### STATED GOAL 1
Set down the passage of the SW99 forum thread starting at "He and I shot" and ending at "accuracy or reliability..", word for word.
### STATED GOAL 2
Resume the SW99 forum thread from the point where it stops.

[start SOURCE]

# Your opinion of the SW99



## Freedom1911 (Oct 22, 2009)

I have been thinking about getting the SW99. It is the SW/Walther joint production of the Walther P99.
The P99AS is a sweet pistol and providing the SW99 holds the production quality of the WP99AS it should be a good gun too at possibly a few hundred less than its Walther brethren.
I have read up on the SW as much as I can find, which aint much. That being the case, what are your feelings on this pistol.


----------



## PX (May 14, 2006)

Freedom1911 said:


> I have been thinking about getting the SW99. It is the SW/Walther joint production of the Walther P99.
> The P99AS is a sweet pistol and providing the SW99 holds the production quality of the WP99AS it should be a good gun too at possibly a few hundred less than its Walther brethren.
> I have read up on the SW as much as I can find, which aint much. That being the case, what are your feelings on this pistol.


Freedom:

I had a P99/AS, and a P99/AS.. Both were excellent pistols.. My buddy was so impressed with my P99/AS that he tried to buy one for himself (this was a couple of years ago), but they were few and far between so he bought a new SW99..

He and I shot our P99/SW99's head to head more than once, and could discern no appreciable difference in performance either as to accuracy or reliability..

FWIW, the P99 as imported by S&W is warranted by S&W for one year.. The SW99 comes with a LIFETIME warranty, again by S&W.

I'd recommend the SW99 in a heartbeat, but I've heard not so good things about the SW990, altho I have no personal experience with that model.

Best Wishes,

jesse


----------



## Freedom1911 (Oct 22, 2009)

Yah, had my hands on the SW990 a few days ago and it does not have the AS type trigger. So I passed.
I really like the Walther P99AS and was looking for the Smith equivalent.

[end SOURCE]
[start LISTING]

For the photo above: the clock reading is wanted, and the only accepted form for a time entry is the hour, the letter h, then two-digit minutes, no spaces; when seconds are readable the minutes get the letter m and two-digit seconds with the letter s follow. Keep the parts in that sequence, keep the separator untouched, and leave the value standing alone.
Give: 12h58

[end LISTING]
[start LISTING]

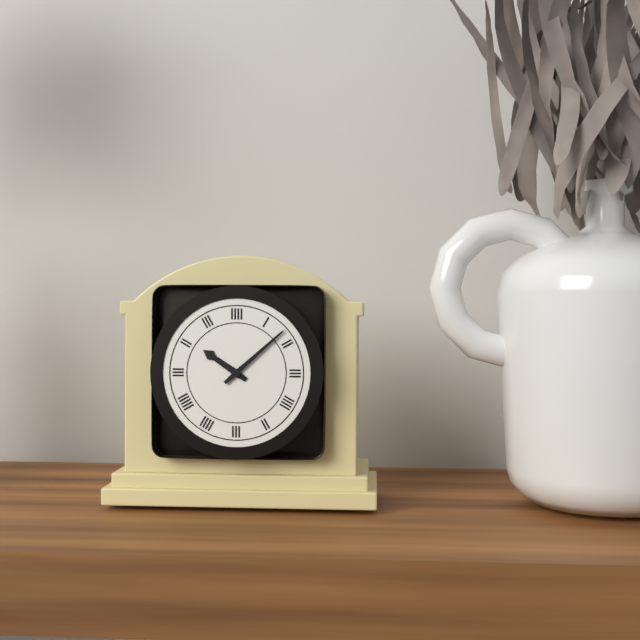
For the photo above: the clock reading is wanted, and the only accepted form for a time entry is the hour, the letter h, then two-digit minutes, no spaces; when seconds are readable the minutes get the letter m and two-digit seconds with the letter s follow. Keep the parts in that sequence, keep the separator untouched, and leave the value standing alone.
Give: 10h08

[end LISTING]

### REPLY 1
He and I shot our P99/SW99's head to head more than once, and could discern no appreciable difference in performance either as to accuracy or reliability..

### REPLY 2
Good to hear that they are at least as good as the Walthers.
I hear the SW99 are out of production. The few new ones are running at a premium and used ones are hard to come by. That being the case I wonder why Smith took them out of production.


----------



## PX (May 14, 2006)

Freedom1911 That being the case I wonder why Smith took them out of production.[/QUOTE said:


> Free:
> 
> Just a guess, but the SW99 (SW990) were the red-headed stepchildren I believe and the folks at S&W never fully committed to them.. Then when the winds started blowing the MP series, the SW99 was just tossed aside.
> 
> ...


----------



## Freedom1911 (Oct 22, 2009)

Wouldn't doubt. Personally I'd like to see Springfield take over the Walther contract.
I have always felt that SW did not have it's heart in the contract with Walther.
Springfield has done a tremendous job promoting the HS2000 in to the XD line and XDm.
I am sure they could do the same with Walther without rebranding it.
Thats just me.
My ffl is looking for a SW99 in 9mm but is not sure if he will be able to find one.


----------



## Skipp (Mar 10, 2011)

I own the SW99 in 40 cal. The gun is great, and very accurate. Won't be turning it lose any time soon. Fun to shoot as well.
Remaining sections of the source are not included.